Symplectic symmetry approach to clustering in atomic nuclei: The case of $^{24}$Mg

TL;DR

This paper advances the symplectic symmetry approach to nuclear clustering, applying it to $^{24}$Mg to accurately describe its rotational bands and transition probabilities without effective charges.

Contribution

It refines the SSAC method and demonstrates its effectiveness in modeling low-energy rotational bands in $^{24}$Mg using an algebraic Hamiltonian.

Findings

Accurately describes excitation energies of $^{24}$Mg rotational bands.

Reproduces $B(E2)$ transition probabilities without effective charges.

Validates the symplectic symmetry approach for nuclear clustering studies.

Abstract

Symplectic symmetry approach to clustering (SSAC) in atomic nuclei, recently proposed, is modified and further developed in more detail. It is firstly applied to the light two-cluster $^{20}$Ne + $\alpha$ system of $^{24}$Mg, the latter exhibiting well developed low-energy $K^{\pi} = 0^{+}_{1}$, $K^{\pi} = 2^{+}_{1}$ and $K^{\pi} = 0^{-}_{1}$ rotational bands in its spectrum. A simple algebraic Hamiltonian, consisting of dynamical symmetry, residual and vertical mixing parts is used to describe these three lowest rotational bands of positive and negative parity in $^{24}$Mg.
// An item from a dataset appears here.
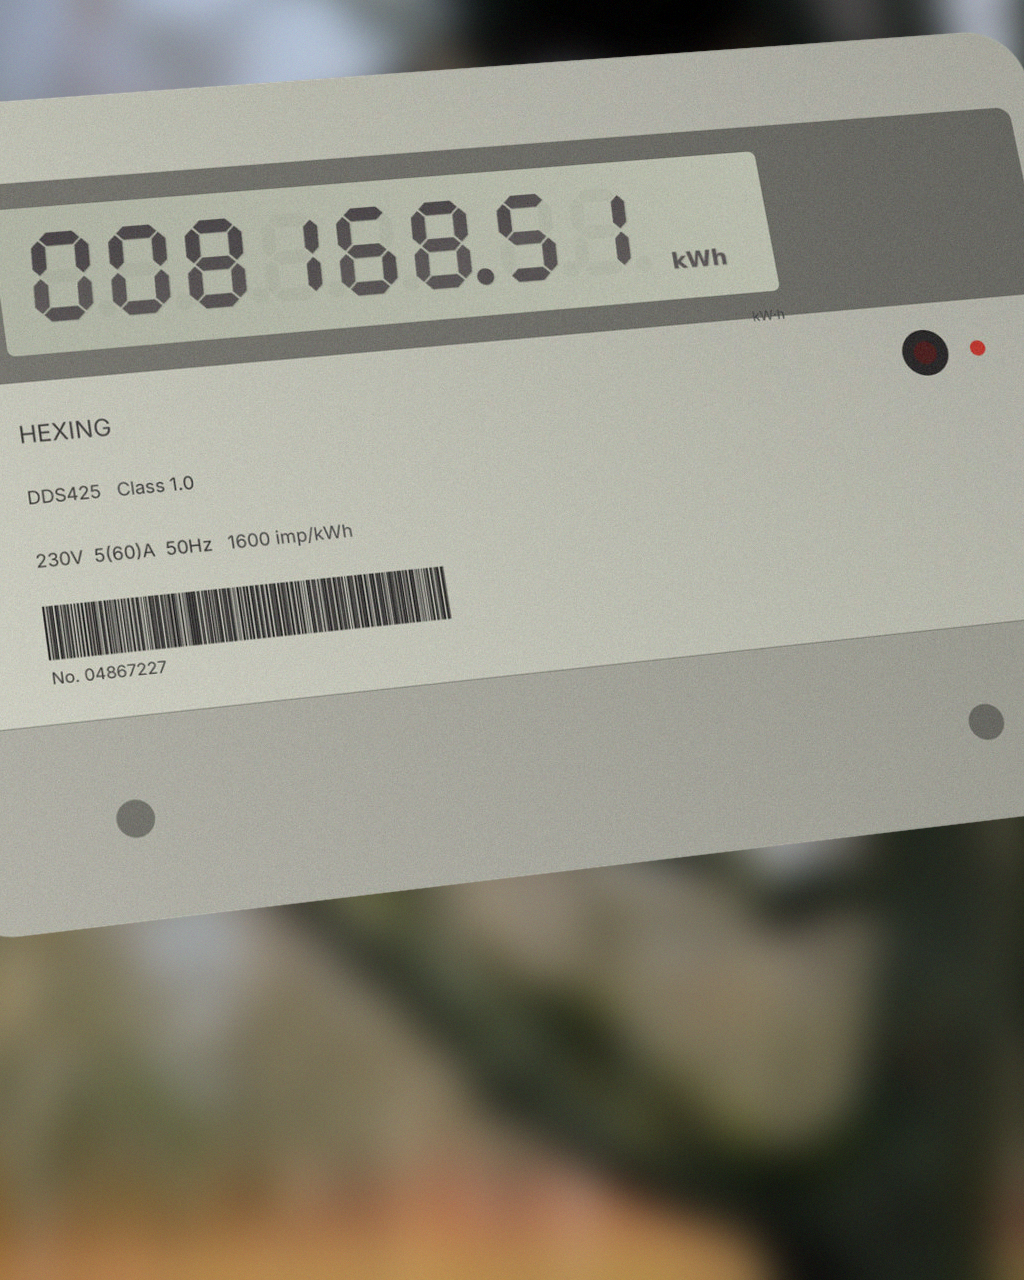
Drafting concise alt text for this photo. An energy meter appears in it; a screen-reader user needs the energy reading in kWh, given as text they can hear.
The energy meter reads 8168.51 kWh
A good description of the excitation energies is obtain by considering only the $SU(3)$ cluster states restricted to the stretched many-particle Hilbert subspace, built on the leading Pauli allowed $SU(3)$ multiplet for the positive- and negative-parity states, respectively. The coupling to the higher cluster-model configurations allows to describe the known low-lying experimentally observed $B(E2)$ transition probabilities within and between the cluster states of the three bands under consideration without the use of an effective charge.